There’s only one front page, and there’s almost always more than one story on it. Our clients need to be able to absorb the lead story and the other front-page stories quickly, so we need to be able to provide headlines, lead paragraphs, and details in appropriate proportions. See an example front page here, with details that follow.

Very infrequently, serious newspapers give their entire front page to a story. In those cases, it’s usually an overwhelmingly important story, or one that threatens the newspaper or journalism itself.

The most compelling stories are those that have an impact on people. Although product problems are often technical in nature, the “making sense” part of the showstopper decision is focused on the business. Testers must to be able to connect technical problems with business risk. Problems related to technical correctness are often easy to describe, but they might not be important. The skill of bug advocacy—making sure that the customer is aware of the best possible motivations for fixing the bug—depends on your ability to report the bug in terms of its most significant effect on the business. Ben Simo has a lovely way to sum this up. Early in his career, when Ben was trying to advocate a bug fix, his project manager said, “Revenue is king. Liability is queen. Tell me how this bug impacts them.”

The number of stories usually isn’t as important as the significance of the stories. This is another way in which test reports can be like newspapers. We don’t usually evaluate the quality of a newspaper by the number of stories in it. Instead, we look at the significance, relevance, and credibility of the stories.

★ ★ ★ ★

• **Work order**
Quote everything in the passage on test reports and newspaper front pages from "There’s only one" down to "or journalism itself.".

★ ★ ★ ★

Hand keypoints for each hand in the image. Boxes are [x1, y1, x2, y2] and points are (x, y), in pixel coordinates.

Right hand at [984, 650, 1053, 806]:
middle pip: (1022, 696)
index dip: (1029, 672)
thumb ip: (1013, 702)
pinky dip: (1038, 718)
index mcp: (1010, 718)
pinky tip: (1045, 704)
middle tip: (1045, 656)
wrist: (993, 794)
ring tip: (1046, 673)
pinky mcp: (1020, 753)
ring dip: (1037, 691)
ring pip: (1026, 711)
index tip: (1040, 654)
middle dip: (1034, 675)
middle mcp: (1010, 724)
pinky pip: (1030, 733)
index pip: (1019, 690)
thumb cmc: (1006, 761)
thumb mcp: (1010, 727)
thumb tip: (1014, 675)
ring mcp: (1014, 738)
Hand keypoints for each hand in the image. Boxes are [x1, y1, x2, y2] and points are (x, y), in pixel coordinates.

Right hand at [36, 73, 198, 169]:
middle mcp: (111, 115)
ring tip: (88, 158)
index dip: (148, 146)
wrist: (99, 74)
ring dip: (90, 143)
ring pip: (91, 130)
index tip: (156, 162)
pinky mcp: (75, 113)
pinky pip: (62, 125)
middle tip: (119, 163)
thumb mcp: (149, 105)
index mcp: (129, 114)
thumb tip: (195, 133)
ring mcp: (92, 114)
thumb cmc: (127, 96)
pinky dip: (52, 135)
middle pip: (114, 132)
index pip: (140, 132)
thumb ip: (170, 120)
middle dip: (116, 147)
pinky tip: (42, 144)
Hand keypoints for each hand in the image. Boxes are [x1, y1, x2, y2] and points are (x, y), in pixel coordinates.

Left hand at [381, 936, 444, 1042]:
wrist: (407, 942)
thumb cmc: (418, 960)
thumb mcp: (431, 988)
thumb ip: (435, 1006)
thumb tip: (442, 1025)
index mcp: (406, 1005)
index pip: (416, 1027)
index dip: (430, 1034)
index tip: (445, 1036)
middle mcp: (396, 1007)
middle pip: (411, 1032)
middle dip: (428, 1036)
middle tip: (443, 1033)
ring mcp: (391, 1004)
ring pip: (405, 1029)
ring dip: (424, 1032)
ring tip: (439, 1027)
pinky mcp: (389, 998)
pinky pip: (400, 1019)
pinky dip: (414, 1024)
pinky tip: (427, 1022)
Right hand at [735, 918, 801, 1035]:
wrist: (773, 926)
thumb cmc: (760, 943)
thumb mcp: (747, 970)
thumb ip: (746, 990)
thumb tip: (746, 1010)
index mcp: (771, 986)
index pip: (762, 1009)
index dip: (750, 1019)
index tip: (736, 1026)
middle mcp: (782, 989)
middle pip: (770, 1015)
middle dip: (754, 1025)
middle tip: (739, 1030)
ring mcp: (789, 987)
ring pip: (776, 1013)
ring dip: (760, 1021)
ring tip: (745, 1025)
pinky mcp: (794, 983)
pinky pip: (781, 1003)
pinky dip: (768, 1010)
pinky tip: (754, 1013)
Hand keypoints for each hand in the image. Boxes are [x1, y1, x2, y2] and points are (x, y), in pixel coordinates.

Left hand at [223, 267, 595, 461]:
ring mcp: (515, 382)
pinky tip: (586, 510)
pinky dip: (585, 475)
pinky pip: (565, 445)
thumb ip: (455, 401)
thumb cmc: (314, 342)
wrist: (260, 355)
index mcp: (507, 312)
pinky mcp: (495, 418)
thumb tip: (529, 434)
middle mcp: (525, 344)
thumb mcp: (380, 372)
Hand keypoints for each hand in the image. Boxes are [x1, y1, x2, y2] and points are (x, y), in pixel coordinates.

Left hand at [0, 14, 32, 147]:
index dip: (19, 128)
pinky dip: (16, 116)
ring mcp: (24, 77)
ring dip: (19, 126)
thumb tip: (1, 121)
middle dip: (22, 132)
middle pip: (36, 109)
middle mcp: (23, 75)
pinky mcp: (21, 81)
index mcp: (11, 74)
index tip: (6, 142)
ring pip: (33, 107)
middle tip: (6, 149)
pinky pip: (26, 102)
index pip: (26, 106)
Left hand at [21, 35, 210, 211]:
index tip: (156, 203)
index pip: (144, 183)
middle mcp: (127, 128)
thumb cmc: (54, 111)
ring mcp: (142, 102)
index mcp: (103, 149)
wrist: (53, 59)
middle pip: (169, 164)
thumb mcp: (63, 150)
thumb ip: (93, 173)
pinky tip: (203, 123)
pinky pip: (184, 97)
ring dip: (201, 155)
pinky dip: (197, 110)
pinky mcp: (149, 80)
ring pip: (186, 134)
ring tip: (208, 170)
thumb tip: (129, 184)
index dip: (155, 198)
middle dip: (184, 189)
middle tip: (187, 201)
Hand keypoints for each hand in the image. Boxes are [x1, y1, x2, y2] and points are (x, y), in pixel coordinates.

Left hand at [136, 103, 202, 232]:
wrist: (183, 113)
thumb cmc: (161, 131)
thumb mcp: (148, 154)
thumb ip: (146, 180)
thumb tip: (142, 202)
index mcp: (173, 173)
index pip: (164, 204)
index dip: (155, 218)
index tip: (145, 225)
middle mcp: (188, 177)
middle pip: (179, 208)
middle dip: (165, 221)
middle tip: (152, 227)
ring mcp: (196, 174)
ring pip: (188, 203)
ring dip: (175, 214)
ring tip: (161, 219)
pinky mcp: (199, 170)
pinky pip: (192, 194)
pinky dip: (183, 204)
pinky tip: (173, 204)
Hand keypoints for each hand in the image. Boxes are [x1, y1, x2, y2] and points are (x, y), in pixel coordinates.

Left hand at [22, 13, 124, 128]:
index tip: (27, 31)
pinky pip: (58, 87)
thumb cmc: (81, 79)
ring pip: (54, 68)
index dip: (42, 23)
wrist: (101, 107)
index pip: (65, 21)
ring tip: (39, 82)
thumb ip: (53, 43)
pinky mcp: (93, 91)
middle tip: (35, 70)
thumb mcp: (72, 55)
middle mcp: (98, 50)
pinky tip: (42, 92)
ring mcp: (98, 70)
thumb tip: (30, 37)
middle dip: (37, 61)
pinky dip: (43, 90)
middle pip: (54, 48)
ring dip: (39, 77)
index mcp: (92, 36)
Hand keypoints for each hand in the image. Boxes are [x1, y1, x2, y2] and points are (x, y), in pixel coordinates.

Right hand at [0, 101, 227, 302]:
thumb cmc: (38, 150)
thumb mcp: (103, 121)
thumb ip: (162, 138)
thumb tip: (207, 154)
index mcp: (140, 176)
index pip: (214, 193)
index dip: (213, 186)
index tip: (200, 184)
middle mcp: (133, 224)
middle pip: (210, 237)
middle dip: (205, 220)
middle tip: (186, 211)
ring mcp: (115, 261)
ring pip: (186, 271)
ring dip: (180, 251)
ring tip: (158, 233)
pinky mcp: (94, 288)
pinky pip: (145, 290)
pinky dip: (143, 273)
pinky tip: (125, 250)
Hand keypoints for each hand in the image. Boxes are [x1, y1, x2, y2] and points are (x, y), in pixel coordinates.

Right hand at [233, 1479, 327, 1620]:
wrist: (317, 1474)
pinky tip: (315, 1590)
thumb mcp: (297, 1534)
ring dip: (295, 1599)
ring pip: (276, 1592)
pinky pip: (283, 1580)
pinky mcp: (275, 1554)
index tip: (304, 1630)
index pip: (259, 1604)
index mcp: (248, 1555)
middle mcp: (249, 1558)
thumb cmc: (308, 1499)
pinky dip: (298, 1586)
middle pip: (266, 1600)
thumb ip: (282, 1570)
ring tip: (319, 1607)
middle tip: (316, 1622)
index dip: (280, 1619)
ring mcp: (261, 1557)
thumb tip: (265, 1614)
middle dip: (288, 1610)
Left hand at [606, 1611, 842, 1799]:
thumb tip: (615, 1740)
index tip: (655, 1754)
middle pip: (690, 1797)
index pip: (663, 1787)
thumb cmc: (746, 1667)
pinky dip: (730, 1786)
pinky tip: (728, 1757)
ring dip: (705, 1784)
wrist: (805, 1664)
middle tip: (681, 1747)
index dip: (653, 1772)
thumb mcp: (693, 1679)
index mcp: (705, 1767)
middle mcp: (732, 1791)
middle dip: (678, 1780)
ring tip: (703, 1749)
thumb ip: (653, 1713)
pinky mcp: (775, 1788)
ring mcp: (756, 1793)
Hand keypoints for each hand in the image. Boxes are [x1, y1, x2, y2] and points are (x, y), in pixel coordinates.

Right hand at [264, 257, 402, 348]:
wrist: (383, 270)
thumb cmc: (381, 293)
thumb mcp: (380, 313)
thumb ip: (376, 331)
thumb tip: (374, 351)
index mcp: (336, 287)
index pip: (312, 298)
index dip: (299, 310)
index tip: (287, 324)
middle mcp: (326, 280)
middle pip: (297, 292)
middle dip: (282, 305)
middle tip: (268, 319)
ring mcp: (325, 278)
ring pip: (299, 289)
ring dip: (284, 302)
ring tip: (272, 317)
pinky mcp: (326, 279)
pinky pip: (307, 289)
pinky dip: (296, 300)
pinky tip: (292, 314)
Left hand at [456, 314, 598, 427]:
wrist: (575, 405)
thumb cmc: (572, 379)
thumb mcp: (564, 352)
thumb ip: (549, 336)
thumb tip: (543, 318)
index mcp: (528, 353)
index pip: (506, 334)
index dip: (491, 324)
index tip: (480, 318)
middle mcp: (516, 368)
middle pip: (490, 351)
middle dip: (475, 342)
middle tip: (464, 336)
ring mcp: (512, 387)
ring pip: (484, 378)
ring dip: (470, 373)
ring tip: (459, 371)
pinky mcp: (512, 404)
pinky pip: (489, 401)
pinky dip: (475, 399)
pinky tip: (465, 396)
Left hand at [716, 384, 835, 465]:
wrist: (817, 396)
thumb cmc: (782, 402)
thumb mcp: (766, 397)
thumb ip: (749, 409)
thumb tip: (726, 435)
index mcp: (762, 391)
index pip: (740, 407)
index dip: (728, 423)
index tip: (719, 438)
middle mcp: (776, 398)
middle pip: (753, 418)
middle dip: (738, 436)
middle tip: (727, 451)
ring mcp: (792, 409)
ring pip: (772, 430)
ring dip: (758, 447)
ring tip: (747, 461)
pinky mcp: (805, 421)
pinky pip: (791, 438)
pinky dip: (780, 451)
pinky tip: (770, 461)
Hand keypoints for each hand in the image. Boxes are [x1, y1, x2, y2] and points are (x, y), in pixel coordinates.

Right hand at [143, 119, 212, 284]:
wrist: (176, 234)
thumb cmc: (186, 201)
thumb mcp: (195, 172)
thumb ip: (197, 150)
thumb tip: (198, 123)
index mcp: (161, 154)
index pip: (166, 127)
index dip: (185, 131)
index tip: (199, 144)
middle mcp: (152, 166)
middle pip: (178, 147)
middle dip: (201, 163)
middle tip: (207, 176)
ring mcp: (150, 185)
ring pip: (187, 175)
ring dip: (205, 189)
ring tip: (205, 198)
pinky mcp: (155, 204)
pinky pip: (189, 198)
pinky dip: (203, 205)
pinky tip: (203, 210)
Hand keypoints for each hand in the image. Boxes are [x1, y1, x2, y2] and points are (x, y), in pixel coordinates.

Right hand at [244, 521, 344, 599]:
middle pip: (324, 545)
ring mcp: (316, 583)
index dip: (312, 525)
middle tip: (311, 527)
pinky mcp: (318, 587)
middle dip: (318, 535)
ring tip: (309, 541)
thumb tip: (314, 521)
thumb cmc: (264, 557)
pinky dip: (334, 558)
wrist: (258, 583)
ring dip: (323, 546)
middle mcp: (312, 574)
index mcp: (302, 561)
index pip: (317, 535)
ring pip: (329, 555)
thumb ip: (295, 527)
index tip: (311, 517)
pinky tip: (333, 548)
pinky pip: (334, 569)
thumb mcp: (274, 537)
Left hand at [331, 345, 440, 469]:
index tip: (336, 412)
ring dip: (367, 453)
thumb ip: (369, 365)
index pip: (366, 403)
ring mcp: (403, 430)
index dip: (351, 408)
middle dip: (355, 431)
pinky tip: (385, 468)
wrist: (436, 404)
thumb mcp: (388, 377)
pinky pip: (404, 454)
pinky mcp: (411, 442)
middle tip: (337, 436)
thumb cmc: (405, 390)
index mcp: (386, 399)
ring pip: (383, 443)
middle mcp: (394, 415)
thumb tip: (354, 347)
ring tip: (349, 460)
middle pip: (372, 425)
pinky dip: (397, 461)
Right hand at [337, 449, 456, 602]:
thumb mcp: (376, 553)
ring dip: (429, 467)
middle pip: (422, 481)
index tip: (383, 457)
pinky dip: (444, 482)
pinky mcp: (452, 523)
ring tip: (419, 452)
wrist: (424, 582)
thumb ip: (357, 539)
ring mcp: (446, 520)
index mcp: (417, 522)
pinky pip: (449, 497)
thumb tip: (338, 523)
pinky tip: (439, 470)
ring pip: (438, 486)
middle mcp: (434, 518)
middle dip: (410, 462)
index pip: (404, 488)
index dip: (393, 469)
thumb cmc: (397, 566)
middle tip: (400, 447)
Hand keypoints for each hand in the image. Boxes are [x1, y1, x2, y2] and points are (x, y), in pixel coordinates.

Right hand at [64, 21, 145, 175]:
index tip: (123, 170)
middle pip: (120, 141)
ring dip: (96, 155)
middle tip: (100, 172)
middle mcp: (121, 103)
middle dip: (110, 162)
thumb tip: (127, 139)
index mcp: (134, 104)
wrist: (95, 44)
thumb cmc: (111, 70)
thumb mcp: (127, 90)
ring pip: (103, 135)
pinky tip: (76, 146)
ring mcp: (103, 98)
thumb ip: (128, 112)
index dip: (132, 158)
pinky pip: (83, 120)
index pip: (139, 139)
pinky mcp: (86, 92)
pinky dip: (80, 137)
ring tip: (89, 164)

★ ★ ★ ★

• **Written solution**
There’s only one front page, and there’s almost always more than one story on it. Our clients need to be able to absorb the lead story and the other front-page stories quickly, so we need to be able to provide headlines, lead paragraphs, and details in appropriate proportions. See an example front page here, with details that follow.

Very infrequently, serious newspapers give their entire front page to a story. In those cases, it’s usually an overwhelmingly important story, or one that threatens the newspaper or journalism itself.